Francesca Jones: 'I want to achieve big things and inspire young kids'

One of the most impressive players among the British tennis contingent has not yet come close to reaching the top level of the sport, but on Monday she took a small step forward. The 20-year-old Francesca Jones secured the first slam qualifying win of her career by defeating Monica Niculescu of Romania 6-3, 6-2 to reach the Australian Open second qualifying round in Dubai.

Jones’s story has been told at each milestone during her young career. She was born with ectrodactyly ectodermal dysplasia syndrome, a rare condition that causes developmental problems for hands and feet. She has three fingers and a thumb in both of her hands. Much of her childhood was spent in hospital, and surgeries defined her early playing career to the point where she does not know how many she has endured. Growing up, Jones could not properly grip her racket and, due to her right foot having three toes, she struggled with balance. While people made fun of her, she was told by a doctor that she would not play tennis professionally.

“The reason that I started committing as a professional and wanting to achieve big things in the game is because I want people to hopefully take positives from what I’ve managed to do so far and inspire themselves. It would be great to have that positive impact on younger kids and people that are in similar positions to me,” said Jones.

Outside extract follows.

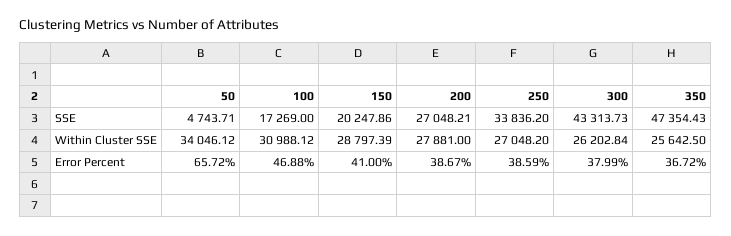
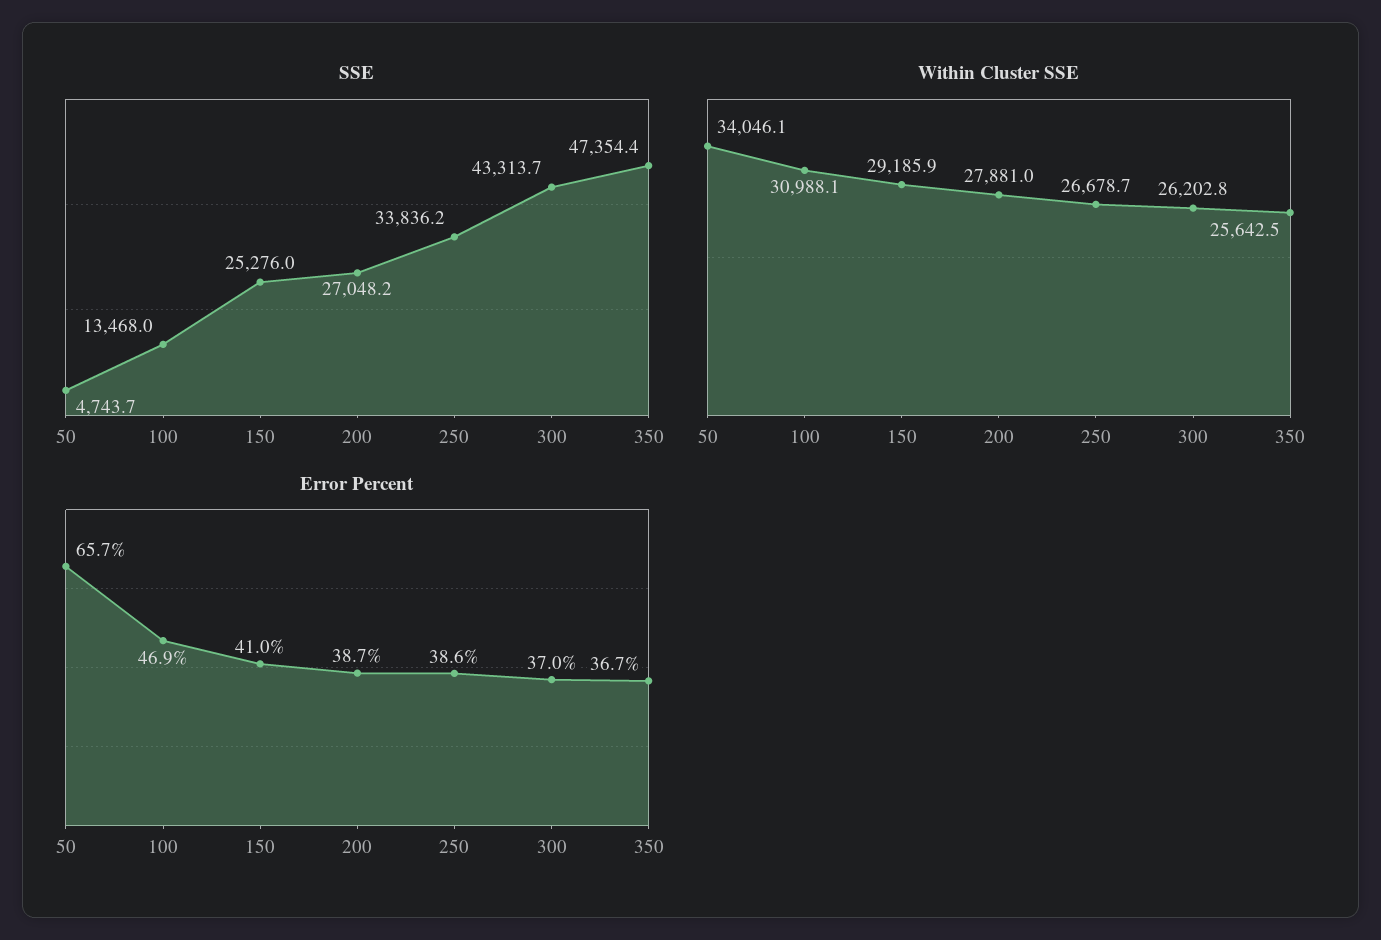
SSE, 100: 17269 -> 13468
SSE, 150: 20247.86 -> 25276
Within Cluster SSE, 150: 28797.39 -> 29185.9
Within Cluster SSE, 250: 27048.2 -> 26678.7
Error Percent, 300: 37.99 -> 37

“But at the same time, I’m another tennis player here that has similar goals with the other players here. I think a balance over the course of my career is going to be really important. I’d like people to look at my story to take what they can from it and also then focus on the small or big improvements from my game and the way that I’m playing actual tennis.”

The improvements have certainly not been small. On the court, Jones is gritty and streetwise, her heavy topspin forehand a product of the famous Sánchez-Casals academy in Barcelona. Despite her impediments, she moves well and her game is very physical – she grinds opponents down while constantly looking to use her forehand to control points and open the court. Her intensity is apparent in the cheers and grunts that accompany her work.

Francesca Jones celebrates winning a point
Francesca Jones celebrates winning a point against Jodie Burrage in a match at the National Tennis Centre last month. Photograph: Julian Finney/Getty Images for LTA

This pandemic means different things to different people, but for Jones it was an opportunity to catch up. Her physical training was extremely limited when she was younger and she started lifting weights only two years ago. When the National Tennis Centre in Roehampton, which under normal circumstances Jones can use via the LTA’s Pro Scholarship Programme, shut down during the first lockdown it was an opportunity to focus on weight training and narrow some of the physical gap between herself and her peers.

“One of my biggest focuses is to keep on improving physically and I’ve got so much room for improvement,” she said. “I hope that I’m quicker around the court and more powerful, especially in defensive situations”

Her work yielded instant results. In her first tournament back in August, she reached the quarter-finals with a run of four wins, including victory over the 2013 Wimbledon finalist Sabine Lisicki. She had never beaten a top 200 player before the pandemic, but her win against world No 144 Niculescu on Monday marked her fourth top-200 win since August. After starting last year ranked 350, she is now at a career high of 241 and steadily rising.

If not for the disruption of the pandemic, she would perhaps be ranked even higher. Since tennis returned, the dearth of tournaments at lower levels of the sport means that players outside of the top 100 have had to drop down multiple levels in order to play. Jones had to return to the qualifying draws of $25,000 tournaments, and she spent the autumn compiling the biggest wins of her career before eventually coming up against opponents such as the former world No 2 Vera Zvonareva, who in normal times would be nowhere near such an event.

“There’s no question that mentally it’s a challenge for players of my ranking and even higher ranked playing,” said Jones during an interview in November. “It’s tough when you don’t even have a referee in qualifying of a $25k tournament so it’s really just to find that bounce and that motivation for a lot of people when they are used to playing WTAs and grand slams.”

Perhaps Jones’s best quality is reflected in the fact that she was not talking about herself. Some players may have struggled with motivation, but certainly not her. Her ambition is palpable when she speaks, a quality sometimes said to be lacking in British tennis players. Reaching this level while still young and after clearing so many obstacles is a remarkable achievement in itself. For Jones, only the next match is important.